A sample of crystalline $\mathrm{Ba}(\mathrm{OH}{)}_2·{\mathrm{XH}}_2\mathrm{O}$ weight $1.578gm$ was dissolved in water. The solution required $40 ml$ of $0.25\mathrm{N} {\mathrm{HNO}}_3$ for complete relation. Determine the number of molecules of water of crystallization in the base.
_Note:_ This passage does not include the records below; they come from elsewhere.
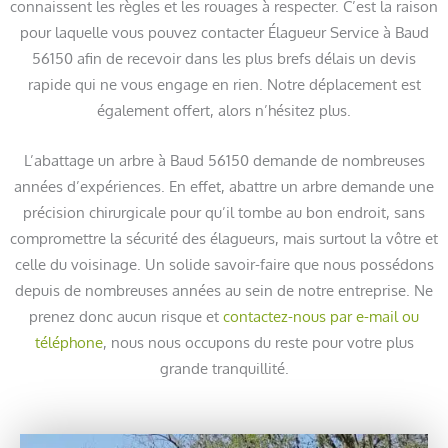
connaissent les règles et les rouages à respecter. C’est la raison
pour laquelle vous pouvez contacter Élagueur Service à Baud
56150 afin de recevoir dans les plus brefs délais un devis
rapide qui ne vous engage en rien. Notre déplacement est
également offert, alors n’hésitez plus.
L’abattage un arbre à Baud 56150 demande de nombreuses
années d’expériences. En effet, abattre un arbre demande une
précision chirurgicale pour qu’il tombe au bon endroit, sans
compromettre la sécurité des élagueurs, mais surtout la vôtre et
celle du voisinage. Un solide savoir-faire que nous possédons
depuis de nombreuses années au sein de notre entreprise. Ne
prenez donc aucun risque et
contactez-nous par e-mail ou
téléphone
, nous nous occupons du reste pour votre plus
grande tranquillité.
 Balance chemical reaction:

$Ba(OH{)}_2+2{HNO}_3⟶Ba{\left({NO}_3\right)}_2+H_{2}O$

According to the law of equivalence

Number of equivalence of $Ba(OH{)}_2$ = Volume$\times$Normality = 0.04 $\times$0.25 = 0.01 eq

Moles of $Ba(OH{)}_2$ = 0.001/2 = 0.005 moles

Weight of $Ba(OH{)}_2$ = moles$\times$molar mass = 0.005$\times$171.3 = 0.8565 gm

Wight of water = w – weight of $Ba(OH{)}_2$ = 1.578 - 0.8665 = 0.7215 gm

Moles of water = weight of water / molar mass of water = 0.7215 / 18

Molecules of water = mole of water $mole of Ba(OH{)}_2=\frac{\frac{0.7215}{18}}{0.005}=8.01$ ≅ 8%

Therefore, number of molecules of water is 8.